In “Outside Inside,” the very first song, he reveals to us how he is surprised that he has lived this long with his lifestyle. He even talks about how he’s not afraid of death with his call and response bars of “should have died already” and “NEVER BEEN SO READY!”

Right from the first line of the album, Miller reveals to us his constant existential dilemma of death.

As we go along for the ride, we are introduced to the different demons that Miller struggles with.

In “Malibu,” Mac delves into the intrusiveness of his addiction to hard drugs. He raps about how he will never leave drugs until they take his life. He does this by talking about the different types of illicit substances that he abuses.

Mac also talks about his struggle with loneliness.

The song “Wedding” reveals the depths of Miller’s solitude. When Miller raps, “I don’t deserve your trust, but can we make it work? I hate to end the story; can we wait on morning to decide on it?” He shows us the difficulty he has with being alone, not knowing whether he wants to be alone or to find happiness in love. He also talks about whether or not he is ready to settle down due to his flawed personality.

Even though most of the themes of the album are “doom and gloom” from Miller, he still finds a way to have some boastful rap tracks as well.

One track in particular is the major single from the album, “Diablo.”

On this track, Miller goes on one of his most notable rap ciphers in all of his discography. He uses multiple references to gods of different religions as he explains his own god complex to us. “Diablo” is easily Mac Miller at his best.

At the end of the album, Miller touches back to his introspection of mortality with the song “Grand Finale.” He talks about his eventual death and how he would want it to happen. He explains how he does not wish the people that care about him to mourn his death as he was not a “good person” in his own eyes. This song is also eerie. He told HOT 98.7 Radio in 2017 that he thought it would be “his last song on Earth” when he wrote it.

Producing this album was a major highlight of Miller’s career as well. This was the first album that Miller would produce entirely under the pseudonym.

Miller had more of a pop sound like most internet rappers of his generation in prior albums, but “Faces” has more variety in beat, styles and genre-bending sounds. Songs like “Here We Go” and “Diablo” are jazz-inspired boom-bap prototypical beats, while “55” and “Colors and Shapes,” are more acoustic and melodic.
When Miller was creating this project, he wanted to show to his fans his versatility not only as a rapper but as an artist and producer as well.

Another interesting note about the production of the album is how Miller used juxtaposition between his beats. This can be seen in songs like “Friends,” where Miller has an uplifting beat while his lyrics remain dark, raw and satirical.

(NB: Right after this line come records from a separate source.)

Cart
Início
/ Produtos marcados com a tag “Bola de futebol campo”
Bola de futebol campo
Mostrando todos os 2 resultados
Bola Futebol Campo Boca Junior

This juxtaposition can also be seen in the middle of the album with the songs “Funeral” and “Diablo.” The first half of the album has a more lighthearted theme compared to the darker second half, though “Funeral,” a depressing song, is at the end of the beginning. “Diablo,” a more boastful song, is the beginning of the end. This adds more to the genius of Miller’s first effort in producing an entire project.

As a deep raw introspection into one of the darkest times of a beloved rapper, “Faces” takes us on an adventure through his depressive self-dissection of his flaws and his everyday demons through raw rhymes and melodic mixes.